— Ждут подмоги, — заметил Шоу. — Есть сведения, что подкрепление придет из Хиросимы только завтра.
— Нам предстоит долгий путь, — предупредил я. — Даже если все пройдет гладко, мы не успеем вернуться к рассвету.
— Тогда направимся в революционный Пекин.
Вместе с нами на борт поднялось несколько ученых, наблюдающих за погрузкой громоздкого ящика в нижний трюм. В основном это были очень серьезно настроенные венгры, немцы и американцы, но среди них я увидел одного австралийца и поинтересовался у него, что происходит.
— Что грузится на борт, вы хотите сказать? — поправил он. — Ха-ха! Понятия не имею. Спросите у кого-нибудь другого. Желаю удачи, приятель.

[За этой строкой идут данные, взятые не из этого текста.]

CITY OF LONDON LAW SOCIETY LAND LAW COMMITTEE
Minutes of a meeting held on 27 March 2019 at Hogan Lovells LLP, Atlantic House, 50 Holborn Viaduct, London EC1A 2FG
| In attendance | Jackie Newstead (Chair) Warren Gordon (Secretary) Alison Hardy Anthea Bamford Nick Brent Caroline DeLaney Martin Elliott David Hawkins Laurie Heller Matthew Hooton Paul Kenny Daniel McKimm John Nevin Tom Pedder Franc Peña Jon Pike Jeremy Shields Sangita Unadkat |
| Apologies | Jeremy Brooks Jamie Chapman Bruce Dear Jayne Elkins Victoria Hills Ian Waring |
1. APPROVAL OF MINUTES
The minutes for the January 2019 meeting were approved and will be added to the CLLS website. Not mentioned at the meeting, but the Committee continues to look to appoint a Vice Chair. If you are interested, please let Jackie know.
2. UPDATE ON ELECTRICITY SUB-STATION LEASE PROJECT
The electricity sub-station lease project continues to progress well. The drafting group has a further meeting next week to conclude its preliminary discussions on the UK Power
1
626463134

Когда ученые вышли из гондолы, генерал Шоу обнял меня за плечи и сказал:
— Не волнуйтесь, Бастейбл. Вы все узнаете прежде, чем мы доберемся до места
— Это бомба, — подумал я вслух. — Очень мощная, да? Нитроглицериновая? Зажигательная?
— Потерпите.
Мы стояли на мостике «Лох-Итайва» и смотрели на закат. «Лох-Итайв» — хотя, наверное, я должен называть его «Шань-Тьень» — уже не был тем роскошным пассажирским лайнером, на котором я служил раньше. С него сняли все ненужное на военном корабле оборудование; из иллюминаторов торчали дула безотказных орудий; прогулочная палуба превратилась в артиллерийскую платформу; танцевальный зал стал крюйт-камерой. Короче говоря, мы могли за себя постоять.
Готовясь к отлету, я вернулся мыслями к своей глупой стычке с Ковбоем. Как давно это было! Кажется, еще до того, как я очутился в мире будущего… Смешно: не повздорь я тогда с американцем, не стоять мне сейчас на капитанском мостике корабля, готового к выполнению безрассудного, с моей точки зрения, задания — сбросить не испробованную в действии бомбу на базу Великих Держав.
Подошел Ульянов.
— ’азмышляете, молодой человек?
Я посмотрел в ласковые стариковские глаза и улыбнулся.
— Я раздумывал о том, как мог добропорядочный служака в одночасье превратится в убежденного революционера.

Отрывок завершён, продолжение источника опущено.